‘Two hours, 10 candidates, four moderators, and less than 10 minutes of serious discussion of climate change in the Democratic debate last night.’
That’s how the numbers stacked up during last night’s 2020 presidential debate for the disappointed founders at Our Daily Planet, a National Geographic and Walton Family Foundation-backed environmental policy crib sheet circulated every morning.
Climate-change experts generally welcome the increased sense of urgency among the Democratic candidates, and nearly all of the top-polling contenders in the 2020 field have issued a stance ranging from halting fracking to taxing carbon to promoting green-industry hiring, with some even signing on to the Green New Deal (Read: Where the 2020 Democrats stand on climate change).
But climate experts also worry that a lack of specific policy with price tags and the limitations of a debate format relegate the topic to low priority, even as Wall Street and Corporate America step up their own attention on the issue.
Wednesday’s question lineup was also reflective of current headlines. The Trump impeachment hearings, taxes and foreign policy dominated the debate.
The New York Times has tracked the total time given to various issues across the debates so far. Health care leads the 15-item topic list offered by the Times; candidate age ranks lowest. Climate change, earning a total of 32.6 minutes of debate air time so far, is nestled somewhere in the middle of the list, between party strategy and women’s rights.
Vermont Sen. Bernie Sanders did hit some climate points Wednesday and had his wings clipped in an AP fact check.
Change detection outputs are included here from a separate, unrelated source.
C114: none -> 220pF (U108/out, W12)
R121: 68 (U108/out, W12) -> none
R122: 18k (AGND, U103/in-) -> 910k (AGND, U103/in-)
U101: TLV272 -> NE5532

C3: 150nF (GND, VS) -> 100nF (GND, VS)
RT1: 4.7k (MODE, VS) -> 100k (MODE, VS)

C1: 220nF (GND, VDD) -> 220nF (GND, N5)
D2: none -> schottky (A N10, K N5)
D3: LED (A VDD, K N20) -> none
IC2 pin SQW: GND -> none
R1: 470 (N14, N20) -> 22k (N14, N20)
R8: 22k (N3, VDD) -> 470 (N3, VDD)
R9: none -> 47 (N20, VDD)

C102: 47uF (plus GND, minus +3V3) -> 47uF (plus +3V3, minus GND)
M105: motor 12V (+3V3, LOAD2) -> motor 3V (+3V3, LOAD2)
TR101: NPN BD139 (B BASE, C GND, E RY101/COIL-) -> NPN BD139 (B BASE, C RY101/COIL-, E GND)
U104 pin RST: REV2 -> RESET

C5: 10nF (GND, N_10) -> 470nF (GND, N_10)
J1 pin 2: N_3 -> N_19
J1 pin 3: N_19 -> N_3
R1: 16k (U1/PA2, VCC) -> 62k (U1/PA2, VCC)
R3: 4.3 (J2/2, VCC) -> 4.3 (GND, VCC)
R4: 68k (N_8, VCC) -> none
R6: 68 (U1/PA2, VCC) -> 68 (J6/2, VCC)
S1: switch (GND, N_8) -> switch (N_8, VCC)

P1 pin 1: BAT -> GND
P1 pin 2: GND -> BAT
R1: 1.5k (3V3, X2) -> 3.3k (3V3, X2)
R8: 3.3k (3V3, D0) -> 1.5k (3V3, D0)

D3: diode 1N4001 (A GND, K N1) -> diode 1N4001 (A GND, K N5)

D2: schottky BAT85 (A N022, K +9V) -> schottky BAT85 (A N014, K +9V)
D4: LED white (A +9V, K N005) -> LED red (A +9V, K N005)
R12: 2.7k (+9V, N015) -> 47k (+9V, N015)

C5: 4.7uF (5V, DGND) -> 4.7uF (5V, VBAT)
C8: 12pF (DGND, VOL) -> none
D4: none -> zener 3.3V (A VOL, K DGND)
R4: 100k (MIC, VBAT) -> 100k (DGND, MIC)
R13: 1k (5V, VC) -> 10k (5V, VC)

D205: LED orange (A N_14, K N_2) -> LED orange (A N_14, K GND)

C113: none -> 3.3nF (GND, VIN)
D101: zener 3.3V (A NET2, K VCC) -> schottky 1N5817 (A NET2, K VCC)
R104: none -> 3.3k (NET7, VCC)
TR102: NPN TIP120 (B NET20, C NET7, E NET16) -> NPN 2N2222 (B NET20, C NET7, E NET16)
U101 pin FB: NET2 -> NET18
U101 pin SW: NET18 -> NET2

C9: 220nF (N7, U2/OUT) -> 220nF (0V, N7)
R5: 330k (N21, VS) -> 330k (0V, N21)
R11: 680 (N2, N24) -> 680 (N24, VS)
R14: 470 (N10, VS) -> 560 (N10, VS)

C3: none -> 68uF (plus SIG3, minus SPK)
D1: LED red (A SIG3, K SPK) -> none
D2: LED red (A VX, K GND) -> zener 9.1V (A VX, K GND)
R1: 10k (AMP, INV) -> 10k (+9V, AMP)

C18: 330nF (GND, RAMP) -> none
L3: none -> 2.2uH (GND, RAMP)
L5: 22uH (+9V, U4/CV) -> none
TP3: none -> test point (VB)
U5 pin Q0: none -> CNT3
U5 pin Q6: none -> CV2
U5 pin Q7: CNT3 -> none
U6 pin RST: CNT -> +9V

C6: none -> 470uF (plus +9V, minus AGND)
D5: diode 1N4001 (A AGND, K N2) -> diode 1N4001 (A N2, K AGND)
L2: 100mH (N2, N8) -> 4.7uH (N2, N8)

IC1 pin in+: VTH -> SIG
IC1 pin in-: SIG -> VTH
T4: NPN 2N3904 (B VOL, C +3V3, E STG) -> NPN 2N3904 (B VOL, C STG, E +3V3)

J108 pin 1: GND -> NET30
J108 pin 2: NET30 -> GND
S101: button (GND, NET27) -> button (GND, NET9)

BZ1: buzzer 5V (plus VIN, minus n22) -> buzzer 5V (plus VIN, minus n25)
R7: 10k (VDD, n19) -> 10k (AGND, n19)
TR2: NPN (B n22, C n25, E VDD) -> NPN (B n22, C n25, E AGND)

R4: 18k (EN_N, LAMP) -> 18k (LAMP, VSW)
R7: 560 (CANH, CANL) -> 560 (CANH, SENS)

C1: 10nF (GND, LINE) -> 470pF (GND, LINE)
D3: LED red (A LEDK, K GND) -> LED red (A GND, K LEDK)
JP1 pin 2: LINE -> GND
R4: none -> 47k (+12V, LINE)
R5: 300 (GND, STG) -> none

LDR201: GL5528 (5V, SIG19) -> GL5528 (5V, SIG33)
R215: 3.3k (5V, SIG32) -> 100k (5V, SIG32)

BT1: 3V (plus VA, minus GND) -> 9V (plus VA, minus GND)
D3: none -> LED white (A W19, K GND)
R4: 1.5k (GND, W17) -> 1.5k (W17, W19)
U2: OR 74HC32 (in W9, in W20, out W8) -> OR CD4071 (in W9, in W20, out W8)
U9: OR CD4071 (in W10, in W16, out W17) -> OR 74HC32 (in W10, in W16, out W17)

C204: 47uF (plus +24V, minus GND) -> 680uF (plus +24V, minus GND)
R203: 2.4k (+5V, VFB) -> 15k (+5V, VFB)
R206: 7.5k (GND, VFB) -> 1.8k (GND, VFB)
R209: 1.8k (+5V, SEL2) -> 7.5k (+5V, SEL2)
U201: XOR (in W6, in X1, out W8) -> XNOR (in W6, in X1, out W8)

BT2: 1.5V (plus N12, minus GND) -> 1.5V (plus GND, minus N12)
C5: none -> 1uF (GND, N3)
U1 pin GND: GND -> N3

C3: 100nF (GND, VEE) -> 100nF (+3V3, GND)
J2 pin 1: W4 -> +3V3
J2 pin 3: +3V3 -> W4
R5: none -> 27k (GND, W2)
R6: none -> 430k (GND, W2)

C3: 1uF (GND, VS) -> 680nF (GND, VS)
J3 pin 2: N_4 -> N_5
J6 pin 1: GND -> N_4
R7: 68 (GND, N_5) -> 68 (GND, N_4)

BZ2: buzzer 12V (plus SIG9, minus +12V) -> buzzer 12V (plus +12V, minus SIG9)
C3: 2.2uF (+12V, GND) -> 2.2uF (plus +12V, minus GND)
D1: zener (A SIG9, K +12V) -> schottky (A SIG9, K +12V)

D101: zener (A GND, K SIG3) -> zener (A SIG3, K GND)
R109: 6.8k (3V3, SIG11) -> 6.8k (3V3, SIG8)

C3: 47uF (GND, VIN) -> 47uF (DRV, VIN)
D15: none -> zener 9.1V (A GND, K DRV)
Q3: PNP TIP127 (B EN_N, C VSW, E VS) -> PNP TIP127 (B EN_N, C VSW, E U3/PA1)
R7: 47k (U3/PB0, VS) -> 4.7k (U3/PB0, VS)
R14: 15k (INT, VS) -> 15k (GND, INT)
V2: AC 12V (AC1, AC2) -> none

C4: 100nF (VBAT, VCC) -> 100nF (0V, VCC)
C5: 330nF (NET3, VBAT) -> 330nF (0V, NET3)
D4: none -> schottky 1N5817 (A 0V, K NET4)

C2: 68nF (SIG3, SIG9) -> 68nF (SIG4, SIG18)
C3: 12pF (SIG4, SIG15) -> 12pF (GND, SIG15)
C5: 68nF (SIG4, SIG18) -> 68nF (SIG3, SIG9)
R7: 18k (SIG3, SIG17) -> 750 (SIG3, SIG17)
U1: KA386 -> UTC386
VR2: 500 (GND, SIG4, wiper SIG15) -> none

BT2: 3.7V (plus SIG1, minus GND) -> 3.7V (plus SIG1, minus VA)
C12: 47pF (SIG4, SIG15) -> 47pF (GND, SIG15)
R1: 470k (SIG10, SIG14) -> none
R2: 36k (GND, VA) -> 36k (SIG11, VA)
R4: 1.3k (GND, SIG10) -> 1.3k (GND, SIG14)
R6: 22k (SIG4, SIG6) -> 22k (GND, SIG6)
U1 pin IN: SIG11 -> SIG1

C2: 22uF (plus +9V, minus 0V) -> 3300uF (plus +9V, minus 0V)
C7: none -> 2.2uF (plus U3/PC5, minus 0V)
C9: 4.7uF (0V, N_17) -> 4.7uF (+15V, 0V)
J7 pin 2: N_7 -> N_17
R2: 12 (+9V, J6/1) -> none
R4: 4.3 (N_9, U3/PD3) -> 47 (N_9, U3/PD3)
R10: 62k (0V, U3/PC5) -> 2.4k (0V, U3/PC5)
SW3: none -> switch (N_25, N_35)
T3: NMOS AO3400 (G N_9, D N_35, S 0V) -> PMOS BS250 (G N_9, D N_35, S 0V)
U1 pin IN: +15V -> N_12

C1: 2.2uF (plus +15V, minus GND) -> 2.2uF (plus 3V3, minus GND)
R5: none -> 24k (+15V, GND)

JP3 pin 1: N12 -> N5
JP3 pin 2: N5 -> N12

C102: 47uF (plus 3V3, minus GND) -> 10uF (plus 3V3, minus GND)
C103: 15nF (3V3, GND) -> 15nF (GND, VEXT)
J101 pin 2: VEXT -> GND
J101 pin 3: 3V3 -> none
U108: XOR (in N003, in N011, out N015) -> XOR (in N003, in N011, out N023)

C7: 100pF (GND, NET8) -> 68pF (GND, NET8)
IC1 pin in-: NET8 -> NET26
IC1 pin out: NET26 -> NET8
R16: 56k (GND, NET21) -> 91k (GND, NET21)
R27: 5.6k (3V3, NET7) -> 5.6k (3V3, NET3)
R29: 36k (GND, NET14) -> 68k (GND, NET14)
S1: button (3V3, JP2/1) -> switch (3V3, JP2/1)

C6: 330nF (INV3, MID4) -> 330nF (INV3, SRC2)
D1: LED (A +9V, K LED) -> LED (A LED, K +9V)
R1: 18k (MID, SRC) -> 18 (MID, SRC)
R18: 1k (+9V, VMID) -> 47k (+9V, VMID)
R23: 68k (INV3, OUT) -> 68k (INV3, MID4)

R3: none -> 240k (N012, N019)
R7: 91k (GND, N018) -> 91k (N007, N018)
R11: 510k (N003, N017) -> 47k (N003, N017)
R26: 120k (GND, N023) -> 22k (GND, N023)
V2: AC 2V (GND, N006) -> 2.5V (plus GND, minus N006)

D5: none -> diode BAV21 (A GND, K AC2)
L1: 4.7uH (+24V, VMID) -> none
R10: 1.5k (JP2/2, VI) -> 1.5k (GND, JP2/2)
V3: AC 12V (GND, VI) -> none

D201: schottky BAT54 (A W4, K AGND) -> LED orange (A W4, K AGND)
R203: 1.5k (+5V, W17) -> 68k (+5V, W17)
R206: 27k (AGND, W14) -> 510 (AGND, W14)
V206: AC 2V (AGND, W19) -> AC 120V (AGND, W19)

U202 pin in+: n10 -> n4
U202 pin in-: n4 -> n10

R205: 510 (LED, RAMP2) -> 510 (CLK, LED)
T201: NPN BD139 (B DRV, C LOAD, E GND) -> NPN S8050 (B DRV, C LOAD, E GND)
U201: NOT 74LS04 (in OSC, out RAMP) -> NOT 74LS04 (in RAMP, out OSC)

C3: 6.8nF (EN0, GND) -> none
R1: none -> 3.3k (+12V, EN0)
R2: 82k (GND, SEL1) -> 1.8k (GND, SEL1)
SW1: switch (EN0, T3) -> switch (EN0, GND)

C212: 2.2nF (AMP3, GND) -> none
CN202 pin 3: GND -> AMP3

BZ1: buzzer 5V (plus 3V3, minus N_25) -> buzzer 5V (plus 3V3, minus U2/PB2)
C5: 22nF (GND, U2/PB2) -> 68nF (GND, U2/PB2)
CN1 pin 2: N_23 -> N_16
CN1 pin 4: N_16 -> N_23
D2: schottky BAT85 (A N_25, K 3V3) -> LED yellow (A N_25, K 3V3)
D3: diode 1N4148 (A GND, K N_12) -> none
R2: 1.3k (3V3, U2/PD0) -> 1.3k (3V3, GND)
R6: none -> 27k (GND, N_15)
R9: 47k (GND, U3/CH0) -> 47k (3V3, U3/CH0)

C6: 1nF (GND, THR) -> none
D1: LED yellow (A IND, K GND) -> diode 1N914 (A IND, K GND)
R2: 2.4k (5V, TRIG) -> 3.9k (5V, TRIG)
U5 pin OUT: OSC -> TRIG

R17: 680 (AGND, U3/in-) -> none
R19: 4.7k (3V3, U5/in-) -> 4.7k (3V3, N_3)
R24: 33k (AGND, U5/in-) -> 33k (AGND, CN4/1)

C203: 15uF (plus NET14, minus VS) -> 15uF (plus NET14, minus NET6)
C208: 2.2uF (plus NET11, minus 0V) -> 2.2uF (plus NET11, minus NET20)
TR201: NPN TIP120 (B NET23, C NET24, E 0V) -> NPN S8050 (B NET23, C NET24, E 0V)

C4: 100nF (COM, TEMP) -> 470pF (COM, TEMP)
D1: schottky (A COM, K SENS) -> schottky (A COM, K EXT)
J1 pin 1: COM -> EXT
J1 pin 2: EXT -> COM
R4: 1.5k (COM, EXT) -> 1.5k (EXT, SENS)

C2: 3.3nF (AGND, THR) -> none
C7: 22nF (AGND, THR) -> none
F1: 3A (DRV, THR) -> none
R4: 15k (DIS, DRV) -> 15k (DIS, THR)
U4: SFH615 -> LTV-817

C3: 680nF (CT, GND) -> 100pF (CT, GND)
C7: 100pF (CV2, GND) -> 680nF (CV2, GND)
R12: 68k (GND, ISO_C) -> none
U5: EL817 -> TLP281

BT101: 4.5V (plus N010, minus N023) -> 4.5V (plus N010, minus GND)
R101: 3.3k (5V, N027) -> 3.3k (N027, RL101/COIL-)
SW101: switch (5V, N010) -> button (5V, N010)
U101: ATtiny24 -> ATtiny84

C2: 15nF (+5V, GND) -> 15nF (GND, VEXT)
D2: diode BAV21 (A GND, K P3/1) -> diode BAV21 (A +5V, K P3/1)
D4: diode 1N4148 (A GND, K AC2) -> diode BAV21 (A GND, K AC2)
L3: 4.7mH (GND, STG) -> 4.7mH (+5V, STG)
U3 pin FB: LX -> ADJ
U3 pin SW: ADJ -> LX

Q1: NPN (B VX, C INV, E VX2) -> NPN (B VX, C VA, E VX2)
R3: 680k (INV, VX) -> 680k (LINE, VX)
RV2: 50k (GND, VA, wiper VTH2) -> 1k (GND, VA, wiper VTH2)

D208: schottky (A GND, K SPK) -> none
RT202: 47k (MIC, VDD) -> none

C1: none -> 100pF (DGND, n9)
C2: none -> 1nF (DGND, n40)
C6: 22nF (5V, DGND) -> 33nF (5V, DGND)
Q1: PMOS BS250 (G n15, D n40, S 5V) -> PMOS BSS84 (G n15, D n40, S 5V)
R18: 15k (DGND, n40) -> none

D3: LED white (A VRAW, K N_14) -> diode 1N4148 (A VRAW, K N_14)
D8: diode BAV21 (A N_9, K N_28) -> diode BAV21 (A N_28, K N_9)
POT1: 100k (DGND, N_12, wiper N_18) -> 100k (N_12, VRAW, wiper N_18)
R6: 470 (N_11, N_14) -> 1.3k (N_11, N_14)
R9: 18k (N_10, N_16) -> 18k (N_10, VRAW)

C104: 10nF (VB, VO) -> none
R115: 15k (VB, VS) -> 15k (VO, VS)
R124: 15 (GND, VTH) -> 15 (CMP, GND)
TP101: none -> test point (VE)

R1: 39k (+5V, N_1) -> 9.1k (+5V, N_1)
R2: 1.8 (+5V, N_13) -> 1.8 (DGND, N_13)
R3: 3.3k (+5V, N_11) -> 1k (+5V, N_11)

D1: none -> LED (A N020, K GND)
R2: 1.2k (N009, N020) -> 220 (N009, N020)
“What the scientists are telling us is if we don’t get our act together within the next eight or nine years, we’re talking about cities all over the world, major cities going underwater, we’re talking about increased drought, we’re talking about increased extreme weather disturbances,” the candidate said.
AP, in its roundup, offered: “To be clear, the world’s big cities aren’t going to go underwater for good in as soon as eight to nine years. The Vermont senator’s reference to eight to nine years seems to refer to standard warnings of the expected temperature increases kicking in by roughly 2030, and the progressively worse weather extremes that will keep following.”
In a CBS News poll released in September, 72% of Democrats called climate change very important — ranking it just below health care and above gun policy on a list of social issues. In the same poll, 20% of Republicans said climate change is very important. Instead, they are more likely to describe immigration (62%), the economy (58%), health care (54%) and gun policy (51%) as very important when asked then.
A different poll has shown that the age of the Republicans queried can affect the result, with younger would-be GOP voters caring more about climate-change effects than their older counterparts.